=== Records ===
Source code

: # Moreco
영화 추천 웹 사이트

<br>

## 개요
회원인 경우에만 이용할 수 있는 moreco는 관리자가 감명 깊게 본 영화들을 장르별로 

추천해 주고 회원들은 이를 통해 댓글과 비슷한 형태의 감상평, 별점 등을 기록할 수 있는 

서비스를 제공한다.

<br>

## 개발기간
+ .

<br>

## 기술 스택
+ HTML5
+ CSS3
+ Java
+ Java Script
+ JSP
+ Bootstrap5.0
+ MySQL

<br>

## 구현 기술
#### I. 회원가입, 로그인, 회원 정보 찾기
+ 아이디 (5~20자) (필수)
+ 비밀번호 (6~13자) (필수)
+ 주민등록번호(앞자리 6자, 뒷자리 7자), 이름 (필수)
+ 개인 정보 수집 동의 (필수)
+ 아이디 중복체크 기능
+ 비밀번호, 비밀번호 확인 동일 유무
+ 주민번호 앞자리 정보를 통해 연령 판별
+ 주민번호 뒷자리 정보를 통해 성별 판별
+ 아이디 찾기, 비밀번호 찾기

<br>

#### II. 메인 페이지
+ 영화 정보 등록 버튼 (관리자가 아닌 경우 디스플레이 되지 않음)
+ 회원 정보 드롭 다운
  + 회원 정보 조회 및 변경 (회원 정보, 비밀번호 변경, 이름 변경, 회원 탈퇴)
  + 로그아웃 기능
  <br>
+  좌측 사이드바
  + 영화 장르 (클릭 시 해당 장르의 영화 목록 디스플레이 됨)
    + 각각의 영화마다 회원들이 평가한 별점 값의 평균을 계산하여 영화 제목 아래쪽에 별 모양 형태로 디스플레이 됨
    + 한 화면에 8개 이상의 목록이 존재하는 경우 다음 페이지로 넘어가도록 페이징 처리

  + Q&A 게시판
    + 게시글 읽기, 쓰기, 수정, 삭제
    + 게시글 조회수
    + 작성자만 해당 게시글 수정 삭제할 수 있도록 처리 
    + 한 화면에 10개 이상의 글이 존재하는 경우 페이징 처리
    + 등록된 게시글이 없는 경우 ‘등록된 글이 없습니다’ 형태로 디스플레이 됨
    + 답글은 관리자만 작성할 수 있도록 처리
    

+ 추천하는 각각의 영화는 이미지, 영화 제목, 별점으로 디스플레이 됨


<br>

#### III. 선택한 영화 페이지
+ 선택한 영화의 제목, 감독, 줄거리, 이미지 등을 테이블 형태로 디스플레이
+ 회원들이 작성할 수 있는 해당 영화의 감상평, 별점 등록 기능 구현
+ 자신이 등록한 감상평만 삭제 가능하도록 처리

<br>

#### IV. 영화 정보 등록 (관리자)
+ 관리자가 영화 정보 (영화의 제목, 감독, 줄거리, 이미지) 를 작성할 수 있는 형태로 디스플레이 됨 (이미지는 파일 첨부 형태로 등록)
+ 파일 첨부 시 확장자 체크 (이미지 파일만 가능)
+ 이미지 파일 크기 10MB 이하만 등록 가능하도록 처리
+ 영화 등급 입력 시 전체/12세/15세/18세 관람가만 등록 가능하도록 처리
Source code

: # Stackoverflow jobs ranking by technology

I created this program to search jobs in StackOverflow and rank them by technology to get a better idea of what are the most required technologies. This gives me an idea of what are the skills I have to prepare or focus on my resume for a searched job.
===
§ What is being asked
Reproduce the lines of the records exactly, from the first one through the line that contains "존재하는 경우 페이징 처리".

§ Answer section
Source code

: # Moreco
영화 추천 웹 사이트

<br>

## 개요
회원인 경우에만 이용할 수 있는 moreco는 관리자가 감명 깊게 본 영화들을 장르별로 

추천해 주고 회원들은 이를 통해 댓글과 비슷한 형태의 감상평, 별점 등을 기록할 수 있는 

서비스를 제공한다.

<br>

## 개발기간
+ .

<br>

## 기술 스택
+ HTML5
+ CSS3
+ Java
+ Java Script
+ JSP
+ Bootstrap5.0
+ MySQL

<br>

## 구현 기술
#### I. 회원가입, 로그인, 회원 정보 찾기
+ 아이디 (5~20자) (필수)
+ 비밀번호 (6~13자) (필수)
+ 주민등록번호(앞자리 6자, 뒷자리 7자), 이름 (필수)
+ 개인 정보 수집 동의 (필수)
+ 아이디 중복체크 기능
+ 비밀번호, 비밀번호 확인 동일 유무
+ 주민번호 앞자리 정보를 통해 연령 판별
+ 주민번호 뒷자리 정보를 통해 성별 판별
+ 아이디 찾기, 비밀번호 찾기

<br>

#### II. 메인 페이지
+ 영화 정보 등록 버튼 (관리자가 아닌 경우 디스플레이 되지 않음)
+ 회원 정보 드롭 다운
  + 회원 정보 조회 및 변경 (회원 정보, 비밀번호 변경, 이름 변경, 회원 탈퇴)
  + 로그아웃 기능
  <br>
+  좌측 사이드바
  + 영화 장르 (클릭 시 해당 장르의 영화 목록 디스플레이 됨)
    + 각각의 영화마다 회원들이 평가한 별점 값의 평균을 계산하여 영화 제목 아래쪽에 별 모양 형태로 디스플레이 됨
    + 한 화면에 8개 이상의 목록이 존재하는 경우 다음 페이지로 넘어가도록 페이징 처리

  + Q&A 게시판
    + 게시글 읽기, 쓰기, 수정, 삭제
    + 게시글 조회수
    + 작성자만 해당 게시글 수정 삭제할 수 있도록 처리 
    + 한 화면에 10개 이상의 글이 존재하는 경우 페이징 처리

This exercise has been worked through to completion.